#### WORKING DATA ####
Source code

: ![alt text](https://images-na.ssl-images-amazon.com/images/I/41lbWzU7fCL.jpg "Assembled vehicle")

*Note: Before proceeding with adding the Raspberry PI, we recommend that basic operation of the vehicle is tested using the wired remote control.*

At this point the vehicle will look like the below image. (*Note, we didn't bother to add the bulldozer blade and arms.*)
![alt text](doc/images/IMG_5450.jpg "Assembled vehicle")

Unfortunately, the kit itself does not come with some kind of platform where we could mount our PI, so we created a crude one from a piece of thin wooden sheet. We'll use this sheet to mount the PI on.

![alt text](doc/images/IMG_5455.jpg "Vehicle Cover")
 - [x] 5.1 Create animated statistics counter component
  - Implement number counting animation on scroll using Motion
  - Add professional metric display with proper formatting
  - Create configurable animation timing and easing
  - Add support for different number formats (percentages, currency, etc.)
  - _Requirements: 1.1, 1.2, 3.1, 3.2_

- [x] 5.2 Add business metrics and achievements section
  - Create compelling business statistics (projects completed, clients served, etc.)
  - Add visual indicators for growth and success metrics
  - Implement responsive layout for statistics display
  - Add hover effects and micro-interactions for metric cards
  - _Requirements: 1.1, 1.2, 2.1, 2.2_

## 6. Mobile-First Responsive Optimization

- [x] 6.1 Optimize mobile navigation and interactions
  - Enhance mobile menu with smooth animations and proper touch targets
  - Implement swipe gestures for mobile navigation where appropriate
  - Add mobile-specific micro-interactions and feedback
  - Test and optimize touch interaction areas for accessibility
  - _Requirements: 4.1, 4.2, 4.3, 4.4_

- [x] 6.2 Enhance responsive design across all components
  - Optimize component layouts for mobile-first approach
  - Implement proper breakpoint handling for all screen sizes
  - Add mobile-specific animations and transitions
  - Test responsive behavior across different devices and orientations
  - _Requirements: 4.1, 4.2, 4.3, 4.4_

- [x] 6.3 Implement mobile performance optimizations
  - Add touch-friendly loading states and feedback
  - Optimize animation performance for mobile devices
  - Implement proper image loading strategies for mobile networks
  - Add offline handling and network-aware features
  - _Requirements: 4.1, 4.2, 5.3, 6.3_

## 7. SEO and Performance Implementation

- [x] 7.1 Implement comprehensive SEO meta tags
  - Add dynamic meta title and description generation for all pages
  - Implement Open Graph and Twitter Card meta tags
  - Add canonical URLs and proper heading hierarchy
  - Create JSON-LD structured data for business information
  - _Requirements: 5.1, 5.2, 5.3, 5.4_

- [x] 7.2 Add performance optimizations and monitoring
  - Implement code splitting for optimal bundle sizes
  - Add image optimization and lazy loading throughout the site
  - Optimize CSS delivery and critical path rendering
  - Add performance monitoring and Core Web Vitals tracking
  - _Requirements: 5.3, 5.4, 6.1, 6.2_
####
TASK ITEM - Turn the lines starting with the one that contains "wired remote control.*" and going on through the one that contains "- _Requirements: 1.1, 1.2, 3.1, 3.2_" into a numbered list, leaving out any blank lines.

OUTPUT -
1. *Note: Before proceeding with adding the Raspberry PI, we recommend that basic operation of the vehicle is tested using the wired remote control.*
2. At this point the vehicle will look like the below image. (*Note, we didn't bother to add the bulldozer blade and arms.*)
3. ![alt text](doc/images/IMG_5450.jpg "Assembled vehicle")
4. Unfortunately, the kit itself does not come with some kind of platform where we could mount our PI, so we created a crude one from a piece of thin wooden sheet. We'll use this sheet to mount the PI on.
5. ![alt text](doc/images/IMG_5455.jpg "Vehicle Cover")
6.  - [x] 5.1 Create animated statistics counter component
7.   - Implement number counting animation on scroll using Motion
8.   - Add professional metric display with proper formatting
9.   - Create configurable animation timing and easing
10.   - Add support for different number formats (percentages, currency, etc.)
11.   - _Requirements: 1.1, 1.2, 3.1, 3.2_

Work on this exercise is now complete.